H+ Permeation in Hv1 Voltage-gated Proton Channels

Abstract

Voltage-gated H+ channels are structurally homologous to the voltage sensor domain of Kv, Nav and Cav channels but, despite the lack an ion-selective pore domain, conduct robust H+ current without apparent need for an accessory protein. Recent evidence indicates that although Hv1 is dimeric, each subunit contains a separate H+ permeation pathway that can be abrogated by amino acid mutation and chemical modification. However, the molecular mechanism of H+ permeation in Hv1 is unknown.Previous studies suggested that H+ permeation in voltage-gated proton channels is likely to employ a Grotthus-type H+-hopping mechanism involving one or more protonatable amino acids. We hypothesized that residues which are required for H+ permeation in Hv1 should be identifiable by loss of function phenotype in a mutagenesis screen. Candidate H+-acceptor residues within the voltage sensor were selected from those conserved in Hv1 species orthologues and by examination of homology models based on Hv1 structure based on known Kv channel protein structures and refined by molecular dynamics simulations. We used site-directed mutagenesis to neutralize candidate residues by substitution to Ala or Asn. Mutated GFP-Hv1 channels were expressed in mammalian culture cells and whole-cell H+ currents at fixed pipette pH and varying bath pH were elicited by depolarizing voltage steps. Although the apparent threshold for voltage-dependent activation of Hv1 current was altered by as much as −120 mV in certain mutants, the charge-neutralizing mutations we tested were insufficient to entirely abrogate expressed H+ current. Mutagenesis data and molecular models were used to generate a molecular model of H+ permeation through Hv1.

Information provided ->
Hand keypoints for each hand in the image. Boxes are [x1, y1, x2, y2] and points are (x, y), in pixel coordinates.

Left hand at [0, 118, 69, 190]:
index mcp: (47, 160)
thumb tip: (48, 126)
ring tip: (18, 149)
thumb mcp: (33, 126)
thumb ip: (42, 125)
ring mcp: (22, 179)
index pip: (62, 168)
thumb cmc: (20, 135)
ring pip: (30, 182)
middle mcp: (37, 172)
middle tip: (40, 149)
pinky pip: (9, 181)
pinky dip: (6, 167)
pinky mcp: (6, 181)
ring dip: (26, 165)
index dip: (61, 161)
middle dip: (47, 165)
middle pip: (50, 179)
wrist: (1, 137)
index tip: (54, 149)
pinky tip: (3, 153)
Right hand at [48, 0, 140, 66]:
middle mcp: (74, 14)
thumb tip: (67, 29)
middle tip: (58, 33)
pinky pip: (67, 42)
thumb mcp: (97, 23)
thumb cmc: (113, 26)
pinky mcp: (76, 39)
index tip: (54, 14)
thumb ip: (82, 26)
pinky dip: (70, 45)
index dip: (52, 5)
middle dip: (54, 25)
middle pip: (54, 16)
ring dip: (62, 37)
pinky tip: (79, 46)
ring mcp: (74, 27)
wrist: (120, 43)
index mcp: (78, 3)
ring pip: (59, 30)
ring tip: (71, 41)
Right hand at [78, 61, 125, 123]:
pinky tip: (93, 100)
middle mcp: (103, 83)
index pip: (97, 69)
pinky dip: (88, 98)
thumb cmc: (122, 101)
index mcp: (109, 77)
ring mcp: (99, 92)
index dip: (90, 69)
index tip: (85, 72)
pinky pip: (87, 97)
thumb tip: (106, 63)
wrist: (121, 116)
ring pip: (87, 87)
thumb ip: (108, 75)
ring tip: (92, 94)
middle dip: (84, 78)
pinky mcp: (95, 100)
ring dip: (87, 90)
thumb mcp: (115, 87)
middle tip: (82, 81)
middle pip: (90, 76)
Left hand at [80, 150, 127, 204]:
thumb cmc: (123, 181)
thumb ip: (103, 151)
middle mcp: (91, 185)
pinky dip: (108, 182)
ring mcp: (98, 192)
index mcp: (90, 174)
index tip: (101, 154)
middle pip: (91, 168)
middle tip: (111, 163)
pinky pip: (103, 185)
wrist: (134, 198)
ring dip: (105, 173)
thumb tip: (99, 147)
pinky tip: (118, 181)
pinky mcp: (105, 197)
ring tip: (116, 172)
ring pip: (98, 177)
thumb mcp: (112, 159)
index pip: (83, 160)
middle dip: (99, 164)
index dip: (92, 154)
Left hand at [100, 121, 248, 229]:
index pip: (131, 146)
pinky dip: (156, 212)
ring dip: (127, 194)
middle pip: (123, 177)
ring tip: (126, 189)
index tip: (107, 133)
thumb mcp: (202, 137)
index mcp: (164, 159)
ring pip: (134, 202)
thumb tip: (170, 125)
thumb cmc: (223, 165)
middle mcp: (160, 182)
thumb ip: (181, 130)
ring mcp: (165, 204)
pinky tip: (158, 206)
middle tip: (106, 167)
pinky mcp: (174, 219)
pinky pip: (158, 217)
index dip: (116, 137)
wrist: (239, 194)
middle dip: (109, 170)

Work to complete ->
Translate this sentence from the abstract on Hv1 proton channels into Spanish: "We used site-directed mutagenesis to neutralize candidate residues by substitution to Ala or Asn."

Response ->
Utilizamos mutagénesis dirigida para neutralizar los residuos candidatos mediante su sustitución por Ala o Asn.